Delinquency Buckets
Definition
Delinquency buckets group assets by how late they are, commonly current, 1-30 days past due, 31-60, 61-90, and 90-plus. They are used in servicing reports, borrowing base certificates, marketplace dashboards, and securitization surveillance.
Why it matters
Delinquency buckets show credit deterioration before final default or charge-off. A portfolio can report a low realized loss rate while early-stage delinquencies are building. Investors should track migration between buckets because the direction of travel often matters more than one static default number.
Common misconceptions
- •A loan can be delinquent before it is in default.
- •A low charge-off rate does not mean the current delinquency pipeline is healthy.
- •Different platforms define delinquency from due date, invoice date, grace period, or payment schedule, so buckets are not always comparable.
Technical details
Common aging categories
Consumer and SME credit often report 1-30, 31-60, 61-90, and 90-plus days past due. Receivables finance may age from invoice date and exclude invoices after a maximum age threshold.

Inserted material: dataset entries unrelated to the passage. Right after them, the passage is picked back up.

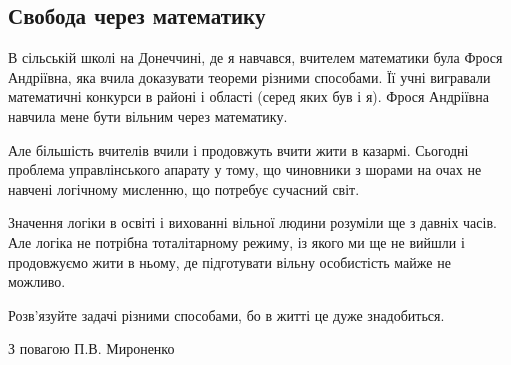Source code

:  
 
 
 
 

\subsection{Свобода через математику}

В сільській школі на Донеччині, де я навчався, вчителем математики була Фрося
Андріївна, яка вчила доказувати теореми різними способами. Її учні вигравали
математичні конкурси в районі і області (серед яких був і я). Фрося Андріївна
навчила мене бути вільним через математику. 

Але більшість вчителів вчили і продовжуть вчити жити в казармі. Сьогодні
проблема управлінського апарату у тому, що чиновники з шорами на очах не
навчені логічному мисленню, що потребує сучасний світ.

Значення логіки в освіті і вихованні вільної людини розуміли ще з давніх часів.
Але логіка не потрібна тоталітарному режиму, із якого ми ще не вийшли і
продовжуємо жити в ньому, де підготувати вільну особистість майже не можливо.

Розв'язуйте задачі різними способами, бо в житті це дуже знадобиться.

З повагою П.В. Мироненко
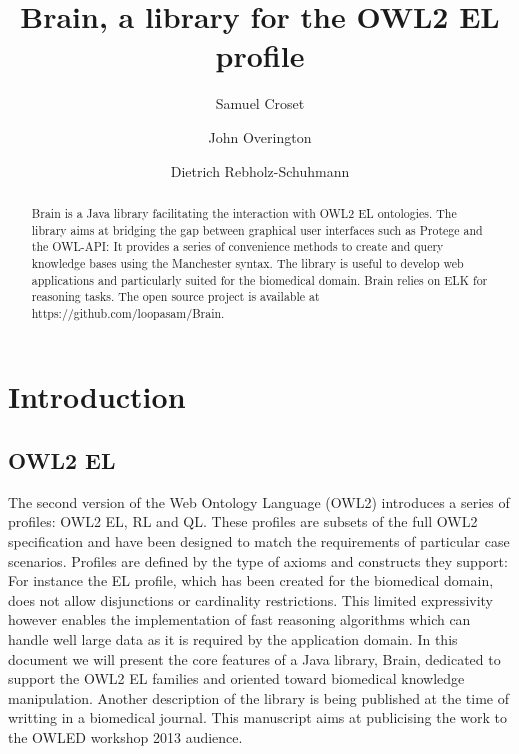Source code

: \documentclass{llncs}
\begin{document}
%
\frontmatter          %
%
\pagestyle{headings}  %

\mainmatter              %
%
\title{Brain, a library for the OWL2 EL profile}
%
\author{Samuel Croset \and John Overington \and Dietrich Rebholz-Schuhmann}

\maketitle              %

\begin{abstract}
Brain is a Java library facilitating the interaction with OWL2 EL ontologies. 
The library aims at bridging the gap between graphical user interfaces such as Protege and the OWL-API: It provides 
a series of convenience methods to create and query knowledge bases using the Manchester syntax. 
The library is useful to develop web applications and particularly suited for the biomedical domain. 
Brain relies on ELK for reasoning tasks. The open source project is available at https://github.com/loopasam/Brain.

\end{abstract}

\section{Introduction}
\subsection{OWL2 EL}
The second version of the Web Ontology Language (OWL2) introduces a series of profiles: OWL2 EL, RL and QL.
These profiles are subsets of the full OWL2 specification and have been designed to match the requirements of particular case scenarios.
Profiles are defined by the type of axioms and constructs they support: For instance the EL profile, which has been 
created for the biomedical domain, does not allow 
disjunctions or cardinality restrictions. This limited expressivity however enables the implementation of fast reasoning algorithms which can
handle well large data as it is required by the application domain. In this document we will present the core features of a 
Java library, Brain, dedicated to support the OWL2 EL families and oriented toward biomedical knowledge manipulation. Another description
of the library is being published at the time of writting in a biomedical journal. This manuscript aims at publicising the work to the
OWLED workshop 2013 audience.
\end{document}
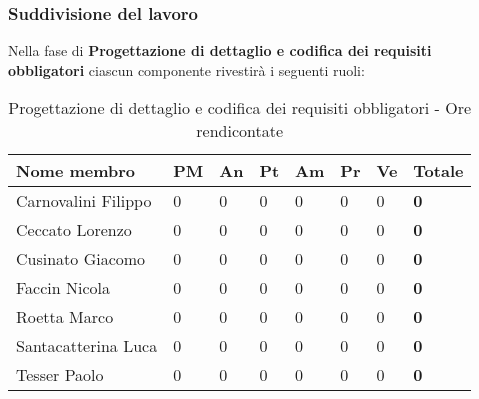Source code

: 		\subsubsection{Suddivisione del lavoro} %
		\label{ssub:suddivisione_del_lavoro}
		Nella fase di \textbf{Progettazione di dettaglio e codifica dei requisiti obbligatori} ciascun componente rivestirà i seguenti ruoli: \\
			\begin{table}[!h]
				\begin{center}
					\begin{tabularx}{0.9\textwidth}{|l|l|l|l|l|l|l|X|}
						\hline
						\textbf{Nome membro} & \textbf{PM} & \textbf{An} & \textbf{Pt} & \textbf{Am} & \textbf{Pr} & \textbf{Ve} & \textbf{Totale} \\
						\hline
						Carnovalini Filippo & 0 & 0 & 0 & 0 & 0 & 0 & \textbf{0} \\
						\hline
						Ceccato Lorenzo & 0 & 0 & 0 & 0 & 0 & 0 & \textbf{0} \\
						\hline
						Cusinato Giacomo & 0 & 0 & 0 & 0 & 0 & 0 & \textbf{0} \\
						\hline
						Faccin Nicola & 0 & 0 & 0 & 0 & 0 & 0 & \textbf{0} \\
						\hline
						Roetta Marco & 0 & 0 & 0 & 0 & 0 & 0 & \textbf{0} \\
						\hline
						Santacatterina Luca & 0 & 0 & 0 & 0 & 0 & 0 & \textbf{0} \\
						\hline
						Tesser Paolo & 0 & 0 & 0 & 0 & 0 & 0 & \textbf{0} \\
						\hline	
					\end{tabularx}
				\end{center}
			\caption{Progettazione di dettaglio e codifica dei requisiti obbligatori - Ore rendicontate}
			\end{table}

Some platforms treat modified or extended loans separately, because a loan can be technically current under amended terms while still showing prior stress.
How buckets affect structures
Assets in later delinquency buckets may become ineligible collateral, trigger reserves, breach portfolio profile tests, or start early amortization.
In some deals, a delinquency trigger diverts excess spread or principal collections away from residual holders and toward senior noteholders.
Diligence questions
Are delinquency buckets reported by unpaid principal balance, count, or both?
Are re-aged, modified, extended, or hardship accounts shown separately?
What historical roll rates show movement from each bucket into default, cure, or charge-off?